Stored items from a collection:

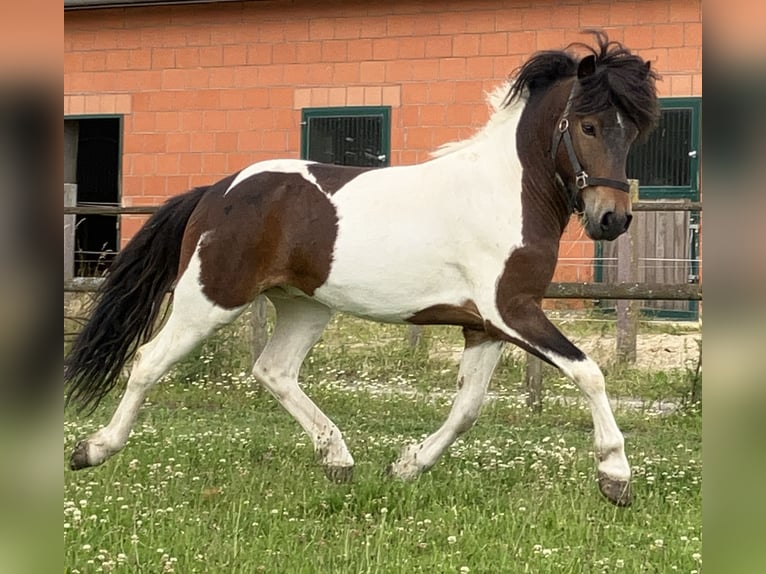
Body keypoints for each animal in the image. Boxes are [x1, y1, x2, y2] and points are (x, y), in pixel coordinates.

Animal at [66, 32, 660, 508]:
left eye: (633, 132)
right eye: (587, 125)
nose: (612, 219)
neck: (506, 192)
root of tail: (217, 191)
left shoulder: (486, 326)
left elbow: (467, 407)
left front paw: (407, 465)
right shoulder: (511, 311)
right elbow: (588, 372)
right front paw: (615, 477)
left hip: (304, 307)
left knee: (273, 370)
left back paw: (339, 460)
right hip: (210, 299)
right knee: (148, 361)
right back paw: (91, 450)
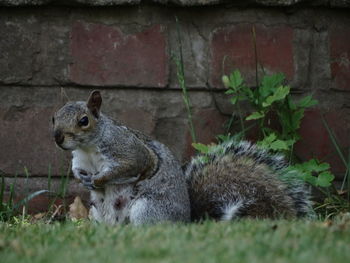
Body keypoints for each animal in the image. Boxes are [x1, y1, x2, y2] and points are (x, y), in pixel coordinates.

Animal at [51, 91, 312, 225]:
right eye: (53, 117)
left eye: (84, 120)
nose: (58, 137)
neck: (87, 148)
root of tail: (186, 221)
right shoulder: (79, 159)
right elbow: (77, 169)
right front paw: (82, 178)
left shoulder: (130, 151)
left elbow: (131, 167)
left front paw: (99, 180)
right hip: (96, 214)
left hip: (146, 210)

TASK DETAILS: Which lines run from the one containing "left eye: (84, 120)" to the end of the records? Transcribe exactly those, both ends included.

WRITTEN SOLUTION:
left eye: (84, 120)
nose: (58, 137)
neck: (87, 148)
root of tail: (186, 221)
right shoulder: (79, 159)
right elbow: (77, 169)
right front paw: (82, 178)
left shoulder: (130, 151)
left elbow: (131, 167)
left front paw: (99, 180)
right hip: (96, 214)
left hip: (146, 210)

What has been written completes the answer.